Below are records to write out again, exactly as they read.

Records to use:
##########

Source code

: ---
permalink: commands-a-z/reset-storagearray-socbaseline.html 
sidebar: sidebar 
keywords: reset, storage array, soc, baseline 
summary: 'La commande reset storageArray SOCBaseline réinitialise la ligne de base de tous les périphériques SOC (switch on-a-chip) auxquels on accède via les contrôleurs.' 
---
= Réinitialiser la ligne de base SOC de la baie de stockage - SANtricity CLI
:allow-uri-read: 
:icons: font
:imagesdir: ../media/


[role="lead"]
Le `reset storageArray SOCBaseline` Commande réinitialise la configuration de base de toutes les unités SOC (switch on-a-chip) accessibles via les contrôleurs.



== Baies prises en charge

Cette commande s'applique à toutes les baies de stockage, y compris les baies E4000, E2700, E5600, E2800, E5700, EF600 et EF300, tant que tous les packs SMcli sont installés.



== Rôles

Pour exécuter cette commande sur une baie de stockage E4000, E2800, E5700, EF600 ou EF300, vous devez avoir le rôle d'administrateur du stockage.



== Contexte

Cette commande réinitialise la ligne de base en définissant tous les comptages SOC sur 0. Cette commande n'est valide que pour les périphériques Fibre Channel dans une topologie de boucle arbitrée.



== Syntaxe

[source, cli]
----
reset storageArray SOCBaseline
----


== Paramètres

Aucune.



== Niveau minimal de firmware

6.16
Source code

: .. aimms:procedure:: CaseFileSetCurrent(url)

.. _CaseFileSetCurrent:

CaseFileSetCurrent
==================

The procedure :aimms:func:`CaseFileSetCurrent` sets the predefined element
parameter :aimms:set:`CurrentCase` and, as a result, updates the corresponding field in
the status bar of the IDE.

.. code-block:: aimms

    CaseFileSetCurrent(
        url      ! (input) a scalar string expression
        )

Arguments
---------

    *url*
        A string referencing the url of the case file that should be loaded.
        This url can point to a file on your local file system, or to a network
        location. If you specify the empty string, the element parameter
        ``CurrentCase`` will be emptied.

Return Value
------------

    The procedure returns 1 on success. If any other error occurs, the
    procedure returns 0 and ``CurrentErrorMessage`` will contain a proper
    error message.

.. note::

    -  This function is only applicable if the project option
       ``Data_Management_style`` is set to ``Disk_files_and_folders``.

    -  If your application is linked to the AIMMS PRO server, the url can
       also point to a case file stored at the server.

##########

Output for this exercise:
Source code

: ---
permalink: commands-a-z/reset-storagearray-socbaseline.html 
sidebar: sidebar 
keywords: reset, storage array, soc, baseline 
summary: 'La commande reset storageArray SOCBaseline réinitialise la ligne de base de tous les périphériques SOC (switch on-a-chip) auxquels on accède via les contrôleurs.' 
---
= Réinitialiser la ligne de base SOC de la baie de stockage - SANtricity CLI
:allow-uri-read: 
:icons: font
:imagesdir: ../media/


[role="lead"]
Le `reset storageArray SOCBaseline` Commande réinitialise la configuration de base de toutes les unités SOC (switch on-a-chip) accessibles via les contrôleurs.



== Baies prises en charge

Cette commande s'applique à toutes les baies de stockage, y compris les baies E4000, E2700, E5600, E2800, E5700, EF600 et EF300, tant que tous les packs SMcli sont installés.



== Rôles

Pour exécuter cette commande sur une baie de stockage E4000, E2800, E5700, EF600 ou EF300, vous devez avoir le rôle d'administrateur du stockage.



== Contexte

Cette commande réinitialise la ligne de base en définissant tous les comptages SOC sur 0. Cette commande n'est valide que pour les périphériques Fibre Channel dans une topologie de boucle arbitrée.



== Syntaxe

[source, cli]
----
reset storageArray SOCBaseline
----


== Paramètres

Aucune.



== Niveau minimal de firmware

6.16
Source code

: .. aimms:procedure:: CaseFileSetCurrent(url)

.. _CaseFileSetCurrent:

CaseFileSetCurrent
==================

The procedure :aimms:func:`CaseFileSetCurrent` sets the predefined element
parameter :aimms:set:`CurrentCase` and, as a result, updates the corresponding field in
the status bar of the IDE.

.. code-block:: aimms

    CaseFileSetCurrent(
        url      ! (input) a scalar string expression
        )

Arguments
---------

    *url*
        A string referencing the url of the case file that should be loaded.
        This url can point to a file on your local file system, or to a network
        location. If you specify the empty string, the element parameter
        ``CurrentCase`` will be emptied.

Return Value
------------

    The procedure returns 1 on success. If any other error occurs, the
    procedure returns 0 and ``CurrentErrorMessage`` will contain a proper
    error message.

.. note::

    -  This function is only applicable if the project option
       ``Data_Management_style`` is set to ``Disk_files_and_folders``.

    -  If your application is linked to the AIMMS PRO server, the url can
       also point to a case file stored at the server.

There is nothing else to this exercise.